**Exercise aim:** Please report how many lines of the listing hold the word "overview". Add nothing to the number.
(Supplied records)
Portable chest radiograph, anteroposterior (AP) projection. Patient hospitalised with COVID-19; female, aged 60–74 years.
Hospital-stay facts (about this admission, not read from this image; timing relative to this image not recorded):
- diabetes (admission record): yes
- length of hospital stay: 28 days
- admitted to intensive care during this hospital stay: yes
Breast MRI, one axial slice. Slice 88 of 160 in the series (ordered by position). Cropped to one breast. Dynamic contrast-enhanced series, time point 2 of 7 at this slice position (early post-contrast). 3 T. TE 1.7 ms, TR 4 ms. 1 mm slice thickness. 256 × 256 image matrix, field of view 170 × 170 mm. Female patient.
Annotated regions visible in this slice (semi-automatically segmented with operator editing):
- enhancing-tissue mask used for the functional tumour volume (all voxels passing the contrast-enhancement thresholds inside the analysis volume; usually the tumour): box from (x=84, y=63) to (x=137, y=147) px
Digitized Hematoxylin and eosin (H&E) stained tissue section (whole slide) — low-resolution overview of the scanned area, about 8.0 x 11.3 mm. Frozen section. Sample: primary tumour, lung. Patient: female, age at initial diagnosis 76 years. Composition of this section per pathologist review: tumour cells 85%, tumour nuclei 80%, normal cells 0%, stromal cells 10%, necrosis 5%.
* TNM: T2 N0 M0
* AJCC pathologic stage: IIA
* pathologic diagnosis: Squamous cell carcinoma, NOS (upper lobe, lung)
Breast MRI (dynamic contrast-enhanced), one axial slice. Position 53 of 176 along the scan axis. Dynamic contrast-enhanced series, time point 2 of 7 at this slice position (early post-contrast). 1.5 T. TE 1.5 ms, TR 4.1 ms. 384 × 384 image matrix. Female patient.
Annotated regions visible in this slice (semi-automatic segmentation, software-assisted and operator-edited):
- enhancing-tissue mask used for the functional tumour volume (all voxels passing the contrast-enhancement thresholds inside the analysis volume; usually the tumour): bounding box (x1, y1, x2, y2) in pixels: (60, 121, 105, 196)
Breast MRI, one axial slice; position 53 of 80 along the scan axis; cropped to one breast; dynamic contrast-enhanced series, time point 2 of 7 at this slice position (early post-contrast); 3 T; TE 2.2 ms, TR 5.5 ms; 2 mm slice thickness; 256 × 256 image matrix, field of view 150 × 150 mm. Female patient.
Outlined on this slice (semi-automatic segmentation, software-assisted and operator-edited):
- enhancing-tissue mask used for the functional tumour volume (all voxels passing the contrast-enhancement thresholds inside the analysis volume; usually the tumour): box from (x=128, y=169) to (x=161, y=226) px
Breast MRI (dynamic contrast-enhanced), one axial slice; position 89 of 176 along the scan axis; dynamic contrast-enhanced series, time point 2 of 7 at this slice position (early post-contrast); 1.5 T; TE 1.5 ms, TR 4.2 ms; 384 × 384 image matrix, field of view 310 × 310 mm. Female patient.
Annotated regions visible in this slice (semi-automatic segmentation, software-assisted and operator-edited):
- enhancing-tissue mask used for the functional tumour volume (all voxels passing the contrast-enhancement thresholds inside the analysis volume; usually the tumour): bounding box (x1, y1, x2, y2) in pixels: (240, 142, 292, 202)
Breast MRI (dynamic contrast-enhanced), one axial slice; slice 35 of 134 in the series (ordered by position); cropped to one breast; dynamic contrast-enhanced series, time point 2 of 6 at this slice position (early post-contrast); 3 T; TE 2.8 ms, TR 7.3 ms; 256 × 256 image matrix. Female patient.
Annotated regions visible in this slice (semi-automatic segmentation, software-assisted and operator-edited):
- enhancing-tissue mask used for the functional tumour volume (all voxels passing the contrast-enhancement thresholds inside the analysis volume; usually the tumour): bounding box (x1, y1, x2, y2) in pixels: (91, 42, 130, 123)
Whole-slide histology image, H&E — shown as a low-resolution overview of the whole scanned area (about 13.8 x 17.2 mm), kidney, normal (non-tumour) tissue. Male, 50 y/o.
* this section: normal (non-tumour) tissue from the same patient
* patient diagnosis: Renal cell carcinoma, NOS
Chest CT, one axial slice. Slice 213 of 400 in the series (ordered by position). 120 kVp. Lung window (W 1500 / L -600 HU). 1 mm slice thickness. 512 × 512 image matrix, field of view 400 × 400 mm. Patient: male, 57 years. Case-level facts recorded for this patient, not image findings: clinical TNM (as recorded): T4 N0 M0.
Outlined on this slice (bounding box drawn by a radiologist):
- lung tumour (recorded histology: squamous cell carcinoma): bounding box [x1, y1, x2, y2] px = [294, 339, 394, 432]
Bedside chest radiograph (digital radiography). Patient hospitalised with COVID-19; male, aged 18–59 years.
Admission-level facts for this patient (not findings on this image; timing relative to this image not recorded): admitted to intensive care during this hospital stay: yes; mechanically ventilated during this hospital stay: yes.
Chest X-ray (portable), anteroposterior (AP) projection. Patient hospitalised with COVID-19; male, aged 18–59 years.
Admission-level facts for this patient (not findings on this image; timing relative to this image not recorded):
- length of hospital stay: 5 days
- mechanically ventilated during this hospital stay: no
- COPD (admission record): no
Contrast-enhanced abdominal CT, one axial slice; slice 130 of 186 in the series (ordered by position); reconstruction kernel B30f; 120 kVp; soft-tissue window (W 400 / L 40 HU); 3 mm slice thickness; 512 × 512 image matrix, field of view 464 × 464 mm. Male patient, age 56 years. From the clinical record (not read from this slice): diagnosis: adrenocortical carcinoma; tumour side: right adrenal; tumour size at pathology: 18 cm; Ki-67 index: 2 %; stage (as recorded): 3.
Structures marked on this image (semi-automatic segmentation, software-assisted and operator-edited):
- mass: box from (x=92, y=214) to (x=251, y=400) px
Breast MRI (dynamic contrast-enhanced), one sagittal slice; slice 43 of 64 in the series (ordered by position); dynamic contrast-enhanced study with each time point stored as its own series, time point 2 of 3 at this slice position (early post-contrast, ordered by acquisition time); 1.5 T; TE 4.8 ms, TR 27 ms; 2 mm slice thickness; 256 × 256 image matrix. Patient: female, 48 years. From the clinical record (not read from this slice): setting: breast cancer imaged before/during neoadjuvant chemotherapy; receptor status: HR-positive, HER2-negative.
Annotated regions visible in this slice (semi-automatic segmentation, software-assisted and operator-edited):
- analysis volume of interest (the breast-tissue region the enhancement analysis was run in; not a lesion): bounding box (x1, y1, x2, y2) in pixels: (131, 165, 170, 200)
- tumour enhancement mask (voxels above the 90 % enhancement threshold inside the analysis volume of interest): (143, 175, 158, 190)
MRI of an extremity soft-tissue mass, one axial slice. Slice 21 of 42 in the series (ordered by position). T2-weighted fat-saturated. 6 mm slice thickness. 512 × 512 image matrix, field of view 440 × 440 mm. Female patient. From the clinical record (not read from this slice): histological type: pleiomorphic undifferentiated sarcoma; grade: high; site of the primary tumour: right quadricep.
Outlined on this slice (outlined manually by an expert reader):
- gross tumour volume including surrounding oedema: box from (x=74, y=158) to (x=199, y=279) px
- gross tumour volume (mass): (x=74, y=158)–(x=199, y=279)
(End Supplied records)
**Written solution:** 2